What is required ▸ Go through the data below and copy each line where the word "return" occurs.

Given records ▸

"""

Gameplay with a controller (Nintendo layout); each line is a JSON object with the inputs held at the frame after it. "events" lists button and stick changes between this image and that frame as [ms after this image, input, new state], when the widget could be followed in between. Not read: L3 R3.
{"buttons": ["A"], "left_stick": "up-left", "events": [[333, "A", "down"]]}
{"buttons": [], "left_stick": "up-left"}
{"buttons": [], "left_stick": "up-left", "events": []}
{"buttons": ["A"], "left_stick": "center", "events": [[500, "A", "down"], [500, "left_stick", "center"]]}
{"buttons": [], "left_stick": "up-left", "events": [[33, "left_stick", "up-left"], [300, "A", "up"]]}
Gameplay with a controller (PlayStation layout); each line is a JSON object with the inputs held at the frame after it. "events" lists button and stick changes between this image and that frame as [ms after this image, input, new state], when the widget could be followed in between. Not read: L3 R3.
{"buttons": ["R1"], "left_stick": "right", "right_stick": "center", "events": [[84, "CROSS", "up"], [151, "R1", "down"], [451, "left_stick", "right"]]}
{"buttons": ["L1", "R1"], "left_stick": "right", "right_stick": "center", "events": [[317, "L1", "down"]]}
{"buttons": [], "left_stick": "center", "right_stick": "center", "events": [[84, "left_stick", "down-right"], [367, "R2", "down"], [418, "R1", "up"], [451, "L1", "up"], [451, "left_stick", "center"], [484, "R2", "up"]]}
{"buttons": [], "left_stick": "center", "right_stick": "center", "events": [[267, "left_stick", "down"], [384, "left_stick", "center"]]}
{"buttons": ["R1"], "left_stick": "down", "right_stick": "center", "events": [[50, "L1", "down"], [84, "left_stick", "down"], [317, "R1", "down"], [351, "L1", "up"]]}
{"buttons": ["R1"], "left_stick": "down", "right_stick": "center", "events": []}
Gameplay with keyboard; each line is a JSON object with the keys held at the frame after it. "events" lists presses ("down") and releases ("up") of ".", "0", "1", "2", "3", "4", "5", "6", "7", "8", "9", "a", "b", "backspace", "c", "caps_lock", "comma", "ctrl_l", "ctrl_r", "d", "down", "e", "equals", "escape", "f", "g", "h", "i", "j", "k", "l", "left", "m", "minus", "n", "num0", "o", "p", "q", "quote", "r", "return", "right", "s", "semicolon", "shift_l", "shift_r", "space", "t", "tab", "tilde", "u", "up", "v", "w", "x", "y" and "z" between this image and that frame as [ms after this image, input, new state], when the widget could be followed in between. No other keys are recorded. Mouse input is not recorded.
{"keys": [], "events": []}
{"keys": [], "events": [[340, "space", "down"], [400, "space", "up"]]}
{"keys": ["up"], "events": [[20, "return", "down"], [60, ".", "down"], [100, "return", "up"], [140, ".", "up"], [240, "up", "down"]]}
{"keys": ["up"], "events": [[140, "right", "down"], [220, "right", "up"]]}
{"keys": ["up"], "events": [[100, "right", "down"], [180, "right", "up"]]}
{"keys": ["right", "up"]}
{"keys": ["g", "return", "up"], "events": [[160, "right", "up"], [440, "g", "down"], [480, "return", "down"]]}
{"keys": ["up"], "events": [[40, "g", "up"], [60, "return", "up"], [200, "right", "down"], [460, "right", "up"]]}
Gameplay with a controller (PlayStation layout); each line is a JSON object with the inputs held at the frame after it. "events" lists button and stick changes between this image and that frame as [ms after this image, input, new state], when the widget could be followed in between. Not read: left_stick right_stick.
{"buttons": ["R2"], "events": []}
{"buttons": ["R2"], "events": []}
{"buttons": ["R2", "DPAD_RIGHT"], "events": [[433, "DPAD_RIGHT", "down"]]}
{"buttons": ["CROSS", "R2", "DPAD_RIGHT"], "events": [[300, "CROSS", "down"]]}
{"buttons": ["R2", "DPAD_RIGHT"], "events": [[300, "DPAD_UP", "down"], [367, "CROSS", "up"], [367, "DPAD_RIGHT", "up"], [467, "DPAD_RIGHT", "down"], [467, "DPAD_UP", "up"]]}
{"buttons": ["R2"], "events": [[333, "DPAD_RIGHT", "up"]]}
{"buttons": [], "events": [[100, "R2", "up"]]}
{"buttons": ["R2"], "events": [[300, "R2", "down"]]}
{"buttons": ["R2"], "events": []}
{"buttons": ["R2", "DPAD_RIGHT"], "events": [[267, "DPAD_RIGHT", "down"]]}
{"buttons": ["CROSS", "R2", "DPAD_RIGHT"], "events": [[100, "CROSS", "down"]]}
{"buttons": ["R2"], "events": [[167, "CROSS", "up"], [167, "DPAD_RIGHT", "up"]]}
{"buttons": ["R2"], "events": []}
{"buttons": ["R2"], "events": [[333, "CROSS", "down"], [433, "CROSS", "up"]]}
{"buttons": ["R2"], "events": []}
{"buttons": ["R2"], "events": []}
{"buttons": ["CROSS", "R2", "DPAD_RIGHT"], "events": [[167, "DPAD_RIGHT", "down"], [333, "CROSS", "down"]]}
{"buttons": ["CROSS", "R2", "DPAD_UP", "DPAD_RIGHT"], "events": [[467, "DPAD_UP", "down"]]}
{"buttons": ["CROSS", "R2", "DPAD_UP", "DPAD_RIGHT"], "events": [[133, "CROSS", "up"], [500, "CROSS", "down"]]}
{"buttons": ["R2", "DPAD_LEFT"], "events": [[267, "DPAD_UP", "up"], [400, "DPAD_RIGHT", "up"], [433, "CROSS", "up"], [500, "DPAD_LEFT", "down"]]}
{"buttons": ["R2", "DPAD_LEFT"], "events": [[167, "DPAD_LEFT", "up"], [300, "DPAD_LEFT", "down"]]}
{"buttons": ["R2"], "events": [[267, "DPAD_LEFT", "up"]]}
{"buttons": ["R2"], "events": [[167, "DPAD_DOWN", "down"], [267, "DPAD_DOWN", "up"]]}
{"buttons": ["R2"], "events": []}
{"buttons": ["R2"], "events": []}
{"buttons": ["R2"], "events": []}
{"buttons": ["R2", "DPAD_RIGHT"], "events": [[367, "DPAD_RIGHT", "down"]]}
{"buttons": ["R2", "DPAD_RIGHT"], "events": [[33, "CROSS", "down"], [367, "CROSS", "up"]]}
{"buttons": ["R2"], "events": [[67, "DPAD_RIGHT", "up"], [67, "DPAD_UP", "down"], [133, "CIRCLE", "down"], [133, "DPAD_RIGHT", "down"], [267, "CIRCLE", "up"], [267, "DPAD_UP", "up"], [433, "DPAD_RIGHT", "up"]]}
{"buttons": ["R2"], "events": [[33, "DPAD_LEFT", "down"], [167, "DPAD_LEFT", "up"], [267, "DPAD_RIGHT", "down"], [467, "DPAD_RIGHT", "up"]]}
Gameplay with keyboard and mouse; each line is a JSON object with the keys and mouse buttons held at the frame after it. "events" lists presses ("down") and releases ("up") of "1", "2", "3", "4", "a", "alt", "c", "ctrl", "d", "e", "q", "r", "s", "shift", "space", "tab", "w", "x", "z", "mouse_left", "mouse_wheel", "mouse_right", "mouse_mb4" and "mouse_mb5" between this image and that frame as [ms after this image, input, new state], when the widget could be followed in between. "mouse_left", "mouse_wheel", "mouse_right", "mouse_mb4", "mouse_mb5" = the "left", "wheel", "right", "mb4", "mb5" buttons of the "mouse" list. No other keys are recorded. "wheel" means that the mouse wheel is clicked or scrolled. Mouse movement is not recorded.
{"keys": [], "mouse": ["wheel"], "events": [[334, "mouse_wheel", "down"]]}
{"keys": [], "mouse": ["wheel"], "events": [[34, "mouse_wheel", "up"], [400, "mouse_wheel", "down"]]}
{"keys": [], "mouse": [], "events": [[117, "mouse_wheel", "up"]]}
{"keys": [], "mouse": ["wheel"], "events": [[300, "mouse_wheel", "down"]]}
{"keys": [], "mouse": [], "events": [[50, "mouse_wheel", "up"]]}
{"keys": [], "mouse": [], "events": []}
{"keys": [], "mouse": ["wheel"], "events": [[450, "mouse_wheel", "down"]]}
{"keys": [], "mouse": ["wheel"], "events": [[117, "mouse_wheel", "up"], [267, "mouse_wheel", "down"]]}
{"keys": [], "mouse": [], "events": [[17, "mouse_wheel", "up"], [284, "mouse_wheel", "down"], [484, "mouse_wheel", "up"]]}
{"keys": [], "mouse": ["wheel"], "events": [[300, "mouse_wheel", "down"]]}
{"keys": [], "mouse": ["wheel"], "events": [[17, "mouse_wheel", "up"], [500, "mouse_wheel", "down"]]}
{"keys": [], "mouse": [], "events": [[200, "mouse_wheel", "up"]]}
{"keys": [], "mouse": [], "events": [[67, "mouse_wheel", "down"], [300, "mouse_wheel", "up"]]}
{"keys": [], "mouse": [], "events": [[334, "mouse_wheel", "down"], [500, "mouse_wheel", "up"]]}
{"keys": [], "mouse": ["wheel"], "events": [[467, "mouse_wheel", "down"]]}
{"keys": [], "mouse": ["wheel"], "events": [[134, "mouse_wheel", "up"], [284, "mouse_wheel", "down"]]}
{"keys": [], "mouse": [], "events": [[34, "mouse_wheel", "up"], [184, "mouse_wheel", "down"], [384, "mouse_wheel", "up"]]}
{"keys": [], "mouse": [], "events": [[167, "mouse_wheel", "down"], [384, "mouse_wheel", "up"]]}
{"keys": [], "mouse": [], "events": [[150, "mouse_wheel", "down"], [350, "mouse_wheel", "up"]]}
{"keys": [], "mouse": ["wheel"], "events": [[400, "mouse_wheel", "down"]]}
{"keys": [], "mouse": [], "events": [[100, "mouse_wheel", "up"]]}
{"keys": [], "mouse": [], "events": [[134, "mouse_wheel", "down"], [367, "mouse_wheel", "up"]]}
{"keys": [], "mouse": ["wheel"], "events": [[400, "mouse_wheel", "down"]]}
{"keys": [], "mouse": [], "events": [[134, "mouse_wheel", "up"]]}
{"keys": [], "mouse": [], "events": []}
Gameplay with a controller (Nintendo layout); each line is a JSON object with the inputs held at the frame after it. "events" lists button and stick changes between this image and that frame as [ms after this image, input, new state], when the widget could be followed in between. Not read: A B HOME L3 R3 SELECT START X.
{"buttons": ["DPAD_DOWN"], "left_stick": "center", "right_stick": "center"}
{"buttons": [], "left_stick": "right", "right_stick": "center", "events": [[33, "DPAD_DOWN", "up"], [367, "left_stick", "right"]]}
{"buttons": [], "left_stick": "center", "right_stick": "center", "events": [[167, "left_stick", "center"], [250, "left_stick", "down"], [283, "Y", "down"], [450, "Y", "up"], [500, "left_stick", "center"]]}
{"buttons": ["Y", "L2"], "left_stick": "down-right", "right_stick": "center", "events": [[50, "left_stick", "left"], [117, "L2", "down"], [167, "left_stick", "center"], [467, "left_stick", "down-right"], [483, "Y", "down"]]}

"""

Reply to the exercise ▸
Gameplay with keyboard; each line is a JSON object with the keys held at the frame after it. "events" lists presses ("down") and releases ("up") of ".", "0", "1", "2", "3", "4", "5", "6", "7", "8", "9", "a", "b", "backspace", "c", "caps_lock", "comma", "ctrl_l", "ctrl_r", "d", "down", "e", "equals", "escape", "f", "g", "h", "i", "j", "k", "l", "left", "m", "minus", "n", "num0", "o", "p", "q", "quote", "r", "return", "right", "s", "semicolon", "shift_l", "shift_r", "space", "t", "tab", "tilde", "u", "up", "v", "w", "x", "y" and "z" between this image and that frame as [ms after this image, input, new state], when the widget could be followed in between. No other keys are recorded. Mouse input is not recorded.
{"keys": ["up"], "events": [[20, "return", "down"], [60, ".", "down"], [100, "return", "up"], [140, ".", "up"], [240, "up", "down"]]}
{"keys": ["g", "return", "up"], "events": [[160, "right", "up"], [440, "g", "down"], [480, "return", "down"]]}
{"keys": ["up"], "events": [[40, "g", "up"], [60, "return", "up"], [200, "right", "down"], [460, "right", "up"]]}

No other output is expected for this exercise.